Études de cas et initiatives inspirantes : l’économie positive en action aujourd’hui
Le Forum de l’économie positive, organisé chaque année au Havre, réunit bien plus que des experts. Véritable laboratoire d’idées, il accueille dirigeants, universitaires et décideurs publics venus partager leurs expériences et réfléchir à la transformation des modèles économiques. Des intervenants comme Jacques Attali, Alain Juppé ou Vincent Giret témoignent de la diversité des voix engagées pour une transition durable.
L’indice de positivité des nations, publié à l’initiative du Forum, établit un classement des pays de l’OCDE selon leur capacité à intégrer l’altruisme et la prévoyance dans leurs politiques. Les pays nordiques, Suède, Norvège, Danemark, Finlande, dominent ce palmarès, portés par une gouvernance axée sur l’éducation, la mobilité sociale et une gestion rigoureuse des finances publiques.
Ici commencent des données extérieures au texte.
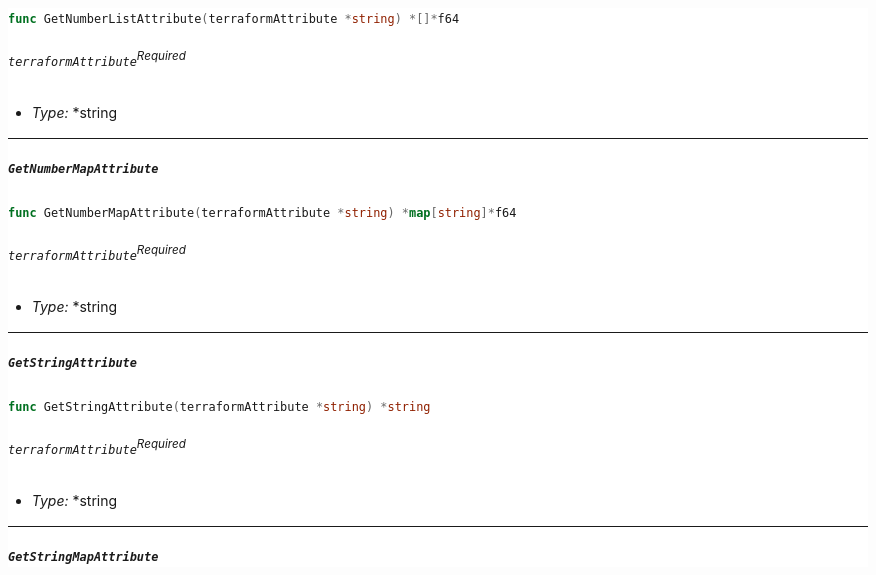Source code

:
 ```go
func GetNumberListAttribute(terraformAttribute *string) *[]*f64
```

###### `terraformAttribute`<sup>Required</sup> <a name="terraformAttribute" id="rhizo-co-terraform-provider-oci.databaseManagementExternalExadataStorageConnector.DatabaseManagementExternalExadataStorageConnector.getNumberListAttribute.parameter.terraformAttribute"></a>

- *Type:* *string

---

##### `GetNumberMapAttribute` <a name="GetNumberMapAttribute" id="rhizo-co-terraform-provider-oci.databaseManagementExternalExadataStorageConnector.DatabaseManagementExternalExadataStorageConnector.getNumberMapAttribute"></a>

```go
func GetNumberMapAttribute(terraformAttribute *string) *map[string]*f64
```

###### `terraformAttribute`<sup>Required</sup> <a name="terraformAttribute" id="rhizo-co-terraform-provider-oci.databaseManagementExternalExadataStorageConnector.DatabaseManagementExternalExadataStorageConnector.getNumberMapAttribute.parameter.terraformAttribute"></a>

- *Type:* *string

---

##### `GetStringAttribute` <a name="GetStringAttribute" id="rhizo-co-terraform-provider-oci.databaseManagementExternalExadataStorageConnector.DatabaseManagementExternalExadataStorageConnector.getStringAttribute"></a>

```go
func GetStringAttribute(terraformAttribute *string) *string
```

###### `terraformAttribute`<sup>Required</sup> <a name="terraformAttribute" id="rhizo-co-terraform-provider-oci.databaseManagementExternalExadataStorageConnector.DatabaseManagementExternalExadataStorageConnector.getStringAttribute.parameter.terraformAttribute"></a>

- *Type:* *string

---

##### `GetStringMapAttribute` <a name="GetStringMapAttribute" id="rhizo-co-terraform-provider-oci.databaseManagementExternalExadataStorageConnector.DatabaseManagementExternalExadataStorageConnector.getStringMapAttribute"></a>
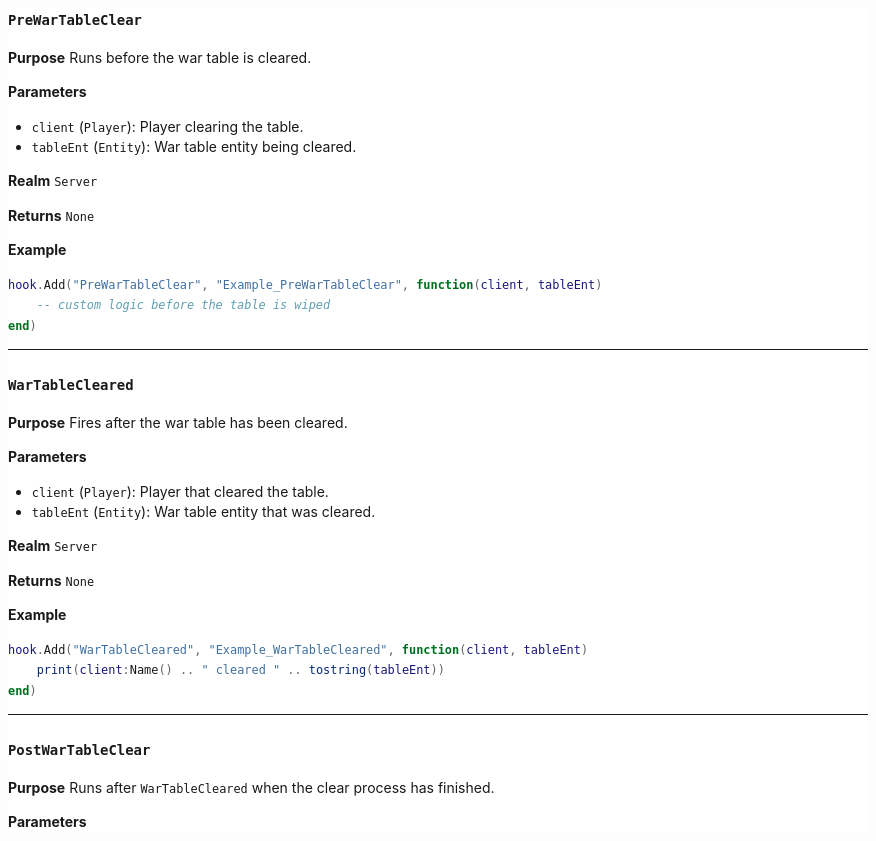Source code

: ### `PreWarTableClear`

**Purpose**
Runs before the war table is cleared.

**Parameters**

* `client` (`Player`): Player clearing the table.
* `tableEnt` (`Entity`): War table entity being cleared.

**Realm**
`Server`

**Returns**
`None`

**Example**

```lua
hook.Add("PreWarTableClear", "Example_PreWarTableClear", function(client, tableEnt)
    -- custom logic before the table is wiped
end)
```

---

### `WarTableCleared`

**Purpose**
Fires after the war table has been cleared.

**Parameters**

* `client` (`Player`): Player that cleared the table.
* `tableEnt` (`Entity`): War table entity that was cleared.

**Realm**
`Server`

**Returns**
`None`

**Example**

```lua
hook.Add("WarTableCleared", "Example_WarTableCleared", function(client, tableEnt)
    print(client:Name() .. " cleared " .. tostring(tableEnt))
end)
```

---

### `PostWarTableClear`

**Purpose**
Runs after `WarTableCleared` when the clear process has finished.

**Parameters**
La France, pour sa part, se trouve freinée par son niveau de dette, un système éducatif en difficulté et une mobilité sociale encore trop faible.
Quelques exemples concrets illustrent cette dynamique :
- ETHIQUABLE, entreprise coopérative citée dans le Rapport Attali, combine création de valeur économique, impact social et respect de l’environnement. Son modèle montre que la qualification sociale d’un produit et la rentabilité ne sont pas incompatibles.
- The Advisers, dirigée par David Siarri, accompagne les entreprises vers une économie plus responsable. Sa méthode, le « triangle stratégique », offre un cadre concret pour intégrer la durabilité au cœur des stratégies d’entreprise.
L’économie positive avance, pas à pas, grâce à ces initiatives et à l’engagement d’acteurs qui refusent de choisir entre rentabilité et responsabilité. Cette révolution tranquille redéfinit les règles du jeu économique. À chacun maintenant de décider de quelle société il souhaite être le témoin, et l’artisan.